Although the model summary says it is SARIMAX, the resulting model is actually ARMA(2, 5). 

We know that a seasonal model contains four more orders (P, D, Q, s), which we do not see here, so this is not a seasonal model. Also, the order (2, 0, 5) suggests that d=0 and there is no integration. Lastly, we did not set any exogenous variable and there is no coefficient for that so there is no "MAX" in the model. 

ARMA(2, 5) was not our choice of model in our analysis because the p-values for coefficients are not all zero. The rules of model selection are rather "rules of thumb" than "fixed". So we can attribute this to different standards in model selection. Also, the auto ARIMA only considers a single feature, the AIC, regardless of the significance of some coefficients. This can be perceived as a flaw of the method.
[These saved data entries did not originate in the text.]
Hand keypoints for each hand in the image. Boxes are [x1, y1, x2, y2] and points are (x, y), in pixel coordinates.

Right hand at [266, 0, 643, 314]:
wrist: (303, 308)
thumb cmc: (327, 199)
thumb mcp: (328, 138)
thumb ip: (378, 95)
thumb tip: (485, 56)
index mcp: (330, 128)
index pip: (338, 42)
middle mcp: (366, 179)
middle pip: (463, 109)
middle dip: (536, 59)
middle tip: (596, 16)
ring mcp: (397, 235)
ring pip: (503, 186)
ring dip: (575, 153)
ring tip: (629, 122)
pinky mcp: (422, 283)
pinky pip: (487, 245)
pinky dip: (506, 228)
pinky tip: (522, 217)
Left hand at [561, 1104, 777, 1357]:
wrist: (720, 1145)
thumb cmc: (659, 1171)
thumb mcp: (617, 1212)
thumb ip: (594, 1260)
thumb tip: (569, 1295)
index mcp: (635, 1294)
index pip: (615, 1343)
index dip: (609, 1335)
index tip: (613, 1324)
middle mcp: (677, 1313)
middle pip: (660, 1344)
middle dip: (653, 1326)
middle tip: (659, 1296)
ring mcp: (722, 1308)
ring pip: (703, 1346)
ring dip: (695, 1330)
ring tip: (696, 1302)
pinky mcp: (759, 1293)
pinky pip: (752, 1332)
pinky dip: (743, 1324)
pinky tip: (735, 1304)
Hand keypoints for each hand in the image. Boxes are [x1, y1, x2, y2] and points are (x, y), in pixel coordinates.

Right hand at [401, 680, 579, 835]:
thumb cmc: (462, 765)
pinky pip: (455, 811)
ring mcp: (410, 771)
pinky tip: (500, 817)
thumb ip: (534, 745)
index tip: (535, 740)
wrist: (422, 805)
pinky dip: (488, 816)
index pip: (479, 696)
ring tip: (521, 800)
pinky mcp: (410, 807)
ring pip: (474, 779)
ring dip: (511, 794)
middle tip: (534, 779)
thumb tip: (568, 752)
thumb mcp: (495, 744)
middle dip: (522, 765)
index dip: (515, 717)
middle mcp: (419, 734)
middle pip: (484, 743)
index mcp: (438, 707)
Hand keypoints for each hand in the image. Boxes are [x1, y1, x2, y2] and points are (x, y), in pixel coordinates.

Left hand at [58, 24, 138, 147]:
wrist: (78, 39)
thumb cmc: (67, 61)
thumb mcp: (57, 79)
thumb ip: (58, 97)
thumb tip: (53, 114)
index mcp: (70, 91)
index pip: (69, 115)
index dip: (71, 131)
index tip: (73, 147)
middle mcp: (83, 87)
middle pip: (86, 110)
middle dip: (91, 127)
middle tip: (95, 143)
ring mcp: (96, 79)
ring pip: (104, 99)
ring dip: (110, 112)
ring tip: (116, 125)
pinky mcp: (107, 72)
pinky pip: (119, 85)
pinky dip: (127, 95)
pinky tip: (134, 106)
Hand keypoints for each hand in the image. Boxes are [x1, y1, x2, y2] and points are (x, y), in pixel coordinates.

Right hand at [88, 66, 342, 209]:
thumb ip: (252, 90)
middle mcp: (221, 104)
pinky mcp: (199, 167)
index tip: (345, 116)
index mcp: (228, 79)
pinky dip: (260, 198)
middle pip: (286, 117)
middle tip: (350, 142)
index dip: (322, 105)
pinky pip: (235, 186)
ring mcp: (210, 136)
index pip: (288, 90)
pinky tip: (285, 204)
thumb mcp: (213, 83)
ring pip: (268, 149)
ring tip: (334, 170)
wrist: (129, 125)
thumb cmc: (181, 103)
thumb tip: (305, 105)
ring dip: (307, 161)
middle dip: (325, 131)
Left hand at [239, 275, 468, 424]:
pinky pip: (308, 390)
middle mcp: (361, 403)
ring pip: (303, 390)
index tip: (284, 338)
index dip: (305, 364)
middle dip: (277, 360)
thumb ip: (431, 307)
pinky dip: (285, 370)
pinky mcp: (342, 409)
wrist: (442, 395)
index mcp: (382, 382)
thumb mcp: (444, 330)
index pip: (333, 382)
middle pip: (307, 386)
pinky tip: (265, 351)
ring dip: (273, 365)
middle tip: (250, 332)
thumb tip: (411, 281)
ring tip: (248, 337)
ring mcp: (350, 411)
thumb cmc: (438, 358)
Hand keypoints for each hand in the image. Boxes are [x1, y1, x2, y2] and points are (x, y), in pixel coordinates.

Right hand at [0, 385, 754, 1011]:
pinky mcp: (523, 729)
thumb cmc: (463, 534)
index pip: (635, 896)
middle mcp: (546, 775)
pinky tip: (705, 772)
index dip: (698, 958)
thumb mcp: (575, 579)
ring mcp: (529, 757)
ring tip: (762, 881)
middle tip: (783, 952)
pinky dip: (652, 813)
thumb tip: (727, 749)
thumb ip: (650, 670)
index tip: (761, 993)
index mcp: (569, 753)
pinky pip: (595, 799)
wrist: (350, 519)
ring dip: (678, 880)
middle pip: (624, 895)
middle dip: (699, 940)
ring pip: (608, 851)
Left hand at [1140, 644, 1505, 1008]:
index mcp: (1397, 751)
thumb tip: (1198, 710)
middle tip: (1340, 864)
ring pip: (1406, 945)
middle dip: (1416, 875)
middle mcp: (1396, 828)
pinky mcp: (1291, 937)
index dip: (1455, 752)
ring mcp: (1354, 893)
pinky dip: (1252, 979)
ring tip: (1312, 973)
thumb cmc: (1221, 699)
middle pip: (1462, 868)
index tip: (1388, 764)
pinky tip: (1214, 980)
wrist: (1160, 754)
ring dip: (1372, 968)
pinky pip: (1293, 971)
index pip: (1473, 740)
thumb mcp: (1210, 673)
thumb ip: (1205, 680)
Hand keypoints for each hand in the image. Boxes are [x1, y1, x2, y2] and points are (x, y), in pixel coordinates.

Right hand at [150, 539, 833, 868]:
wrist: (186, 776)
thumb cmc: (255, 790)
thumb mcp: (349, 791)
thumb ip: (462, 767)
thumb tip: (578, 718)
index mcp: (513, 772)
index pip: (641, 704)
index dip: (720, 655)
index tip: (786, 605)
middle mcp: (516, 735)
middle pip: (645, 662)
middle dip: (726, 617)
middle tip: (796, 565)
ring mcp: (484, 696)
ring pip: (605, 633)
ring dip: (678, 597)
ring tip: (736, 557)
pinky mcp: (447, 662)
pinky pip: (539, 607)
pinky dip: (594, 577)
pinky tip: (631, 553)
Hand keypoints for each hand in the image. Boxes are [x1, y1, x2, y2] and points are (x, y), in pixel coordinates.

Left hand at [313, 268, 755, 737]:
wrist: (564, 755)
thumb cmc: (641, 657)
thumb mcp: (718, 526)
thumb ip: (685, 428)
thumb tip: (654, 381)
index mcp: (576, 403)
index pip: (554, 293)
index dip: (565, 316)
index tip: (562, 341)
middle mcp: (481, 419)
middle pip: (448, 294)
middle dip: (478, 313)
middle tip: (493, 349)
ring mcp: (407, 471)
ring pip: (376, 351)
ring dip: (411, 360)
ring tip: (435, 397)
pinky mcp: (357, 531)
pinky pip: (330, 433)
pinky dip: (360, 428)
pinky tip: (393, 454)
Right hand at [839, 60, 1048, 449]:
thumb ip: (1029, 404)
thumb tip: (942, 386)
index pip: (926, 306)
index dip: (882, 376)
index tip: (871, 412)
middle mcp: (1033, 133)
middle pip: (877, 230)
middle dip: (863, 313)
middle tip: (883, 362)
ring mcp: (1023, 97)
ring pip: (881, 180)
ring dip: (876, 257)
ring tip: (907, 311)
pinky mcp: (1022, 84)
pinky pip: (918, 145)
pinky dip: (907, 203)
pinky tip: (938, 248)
However, empirical research has sometimes shown that omitting certain lags can be beneficial to model estimation when clustering is apparent. 

## Important arguments

In [13]:
model_auto = auto_arima(df.ret_ftse[1:], exogenous=df[['ret_spx', 'ret_dax', 'ret_nikkei']][1:],
                        m=5, max_order=None, max_p=7, max_q=7, max_d=2, max_P=4, max_Q=4, max_D=2,
                        maxiter=50, alpha=0.05, n_jobs=-1)

"""
m: The number of periods in each season
max_order: The maximum value of p+q+P+Q. If None, no constraints. 
max_p: The maximum number of AR components 
max_q: The maximum number of MA components 
max_d: The maximum value of integration
max_P: The maximum number of seasonal AR components 
max_Q: The maximum number of seasonal MA components 
max_D: The maximum value of seasonal integration
maxiter: The maximum number of function evaluations. Default is 50. (when trying to converge)
alpha: testing significance. Default is 0.05
n_jobs: The number of models to fit in parallel in the case of a grid search. -1 is as many as possible.
"""